FIGURE 1.

Mechanisms of ferroptosis. The initiation of ferroptosis requires two key signals, lipid peroxidation and accumulation of free iron. The generation of polyunsaturated phospholipids (by ACSL4 and LPCAT3) or PUFA-ePLs (by peroxisomal enzymes) and subsequent activation of ALOX have a major role in promoting lipid peroxidation, which can be inhibited by GPX4 and PKCβII. Extracellular iron enters the cell through TFR and facilitates the Fenton reaction to promote PUFA-PL oxidation. Some free iron stored in ferritin is released by ferritinophagy-mediated ferritin degradation. Iron can promote FSP1-CoQ10-NADPH pathways, and BH4 can block the propagation of phospholipid peroxidation and ferroptosis.

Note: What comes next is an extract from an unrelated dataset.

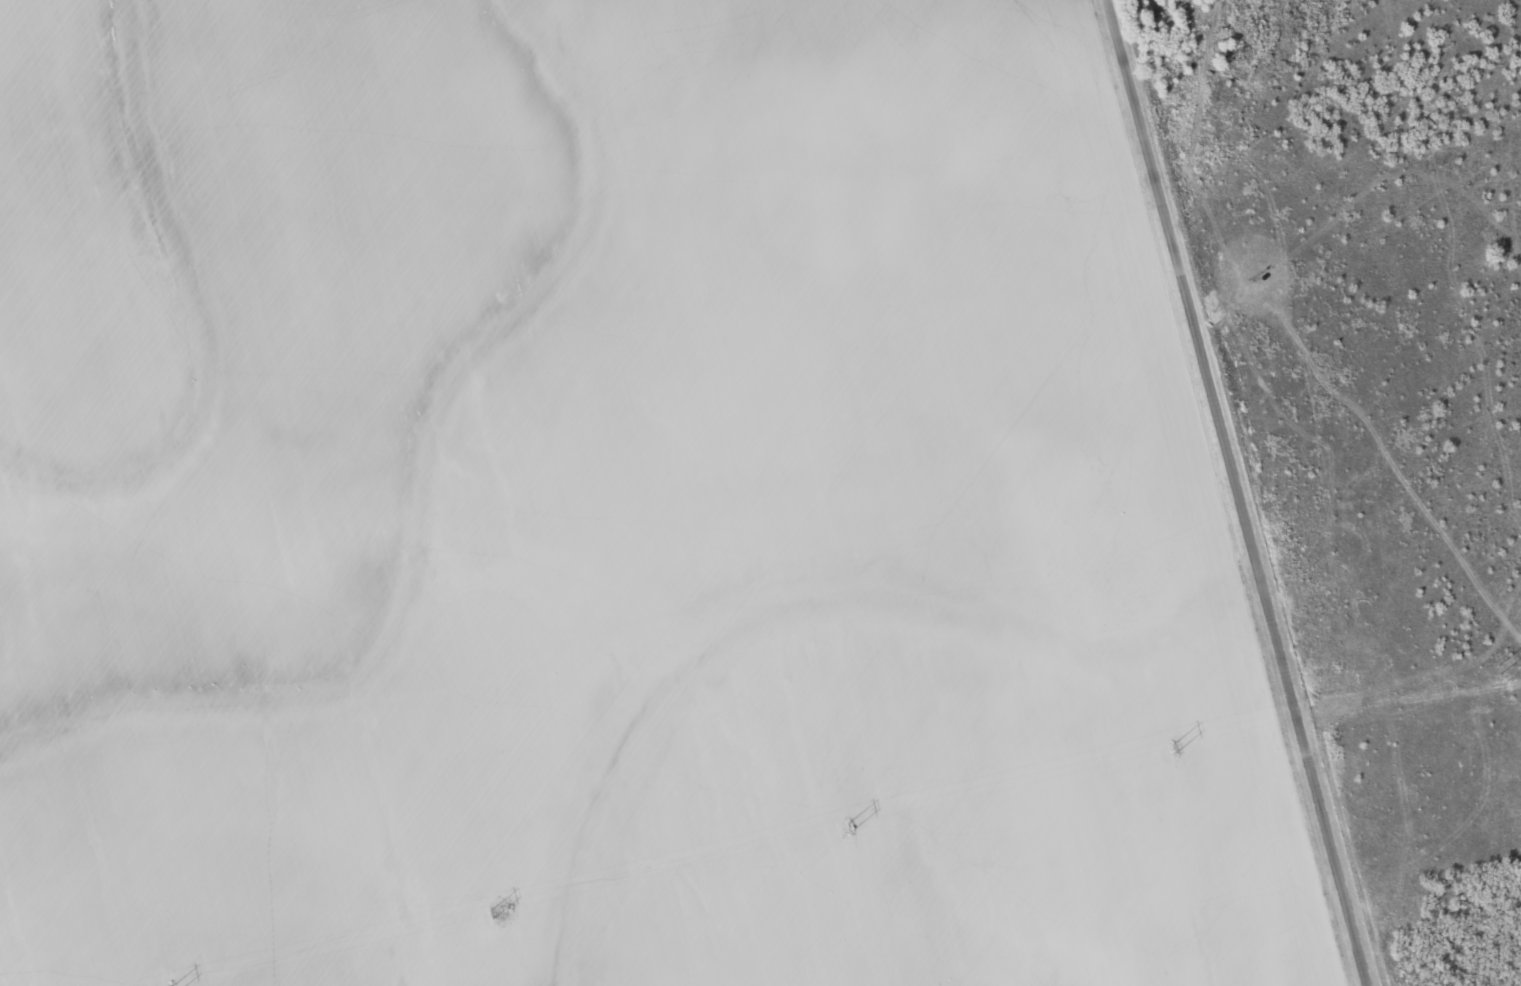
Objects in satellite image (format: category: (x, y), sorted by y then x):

Abbreviations: ALOX, lipoxygenase; ACSL4, acyl-CoA synthetase long chain family member 4; BH4, tetrahydrobiopterin; CoA-PUFA, coenzyme A-polyunsaturated fatty acid; CoQ10, coenzyme Q10; CoQH2, ubiquinol; DPP4, dipeptidyl peptidase 4; DHODH, dihydroorotate dehydrogenase; Fin56, ferroptosis inducer 56; FSP1, ferroptosis suppressor protein 1; GPX4, glutathione peroxidase 4; GSH, glutathione; GSSG, oxidized glutathione; H₂O₂, hydrogen peroxide; LPCAT3, lysophosphatidylcholine acyltransferase 3; Nrf2, nuclear factor erythroid 2-related factor 2; NADPH, nicotinamide adenine dinucleotide phosphate; NADP+, nicotinamide adenine dinucleotide phosphate; NACOA4, nuclear receptor coactivator 4; NOX, NADPH oxidase; PKCβII, protein kinase C beta type isoform; PUFA, polyunsaturated fatty acid; PL-PUFA, phospholipid-containing polyunsaturated fatty acid; PL-PUFA-OOH, phospholipid with a peroxidized polyunsaturated fatty acyl tail; P53, protein 53; PL-OOH, phospholipid hydroperoxide; ROS, reactive oxygen species; Slc7A11, solute carrier family 7 member 11; SLC11A2, solute carrier family 11 member 2; SLC25A28, solute carrier family 25 member 28; SLC40A1, solute carrier family 40 member 1; STEAP3, six transmembrane epithelial antigen of the prostate 3; TFR, transferrin receptor.